I have to say that as a laurels Addvisor I am constantly chucking entire lessons and pulling out conference talks. The girls love it. Not to mention my "don't date to marry till you've been through a couple years of college", "gain a personal testimony of motherhood so they don't become a statistical depressed young mormon mom", and "even if you don't want to go on a mission you have just as much responsibility and need to develope knowledge and a testimony as the young men" lessons. Self assertiveness and self confidence is one of the things I try to teach these girls. I would say example is the best teacher and then teach them in various lessons to belive in them selves, feel of worth, and to stand up for what they belive and talk about how. The Joseph lesson is a great send off, just keep building. Some of hte greatest lessons are the little repeated phrases. Think of your mom living in your head, that is what really sticks with you. I have to say you struck a cord with me as far as teaching YW goes. But as I climb three flights of stairs down off my soap box let me just say that I love visiting teaching and the friendships it creats in my life. I love working with the YW and love that they consider me a friend.

Rynell said... [reply]

Well said.

I (thank heavens!) received my own assertiveness training from a close friend many years ago at the tender age of 19. She really did title it, "Assertiveness Training." I will be forever grateful. Chocolate and discussions about literature we deemed worthy were also keys to binding our friendship.

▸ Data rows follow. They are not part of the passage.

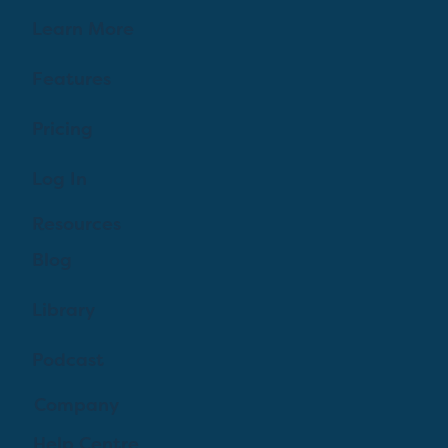
Learn More
Features
Pricing
Log In
Resources
Blog
Library
Podcast
Company
Help Centre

And I cannot believe the crap I used to put up with.

Anonymous said... [reply]

Um, I'm not sure what you mean by assertiveness in the younger (under 25) generation. They all seem to have more than enough from what I've encountered, but then I would be labeled as being more on the passive side. But even old dogs can (and are) learning new tricks.
In the VT vein, I finally got tired of a sister dissing me and I turned up at her office today with a loaf of bread from Great Harvest. I even interupted her on a conference call. If she hadn't come out for the bread, the rest of the ladies in the office would've gladly taken it off my hands. Last year I never would've done that. I have another single sister I visit that I usually take out to dinner. That always works as well.


TOWR said... [reply]

I have been touting an anti-roommate agenda FOR YEARS. I don't know why more people haven't jumped on the bandwagon. This way of life is simply fantastic. I highly recommend.

Frey said... [reply]

Ha! Does being a sister make them a legal replacement? Did she tell her work that her sister would be subbing for her for a few weeks?

I find it a little worriesome when sketchy roommate friends from "back home" show up to crash at our place. There are quite a few things in my room that I'd rather not be available to the general public thank you. If that's what I wanted I'd put my checks, valuables, electronics etc. out on a table in the front yard.